With Lucid - Natty, there are a few problems though:
 * Lucid and Maverick have the same version, which is not allowed for upgrade reasons. Lucid should have 0.9.6-0ubuntu2.1.10.04.1 and Maverick should have 0.9.6-0ubuntu2.1.10.10.1
 * Lucid and Maverick use the dpatch patch system, but your patches are inline. These need to be converted to dpatch.
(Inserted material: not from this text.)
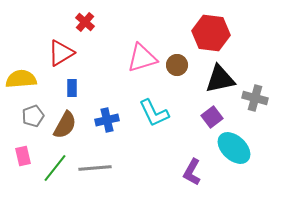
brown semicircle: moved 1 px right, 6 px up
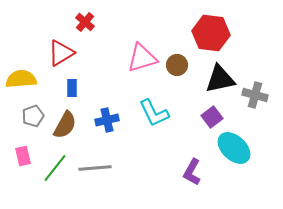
gray cross: moved 3 px up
 * Natty's patch is named 0004-Backported-unescaped-shell-command-fixes-from-master.patch but in the series file it comes after 0005-0007. It should be named 0008-Backported-unescaped-shell-command-fixes-from-master.patch
 * Natty's changelog should reference this git commit: https://github.com/fabaff/bcfg2/commit/46795ae451ca6ede55a0edeb726978aef4684b53
 * The natty patch does not remove 'self.AddEntry(hostkey)' and 'self.AddEntry(".".join([hostkey.split('.')[0]]+['pub', "H_%s" % client]))', but upstream's does. This seems harmless just looking at the patch, but I wonder why you did that.

I verified the Lucid and Maverick patches against Debian's (ie and our Hardy version), but have not tested them.

In the interest of time due to the severity of this vulnerability, I have made these changes and uploaded to the security PPA.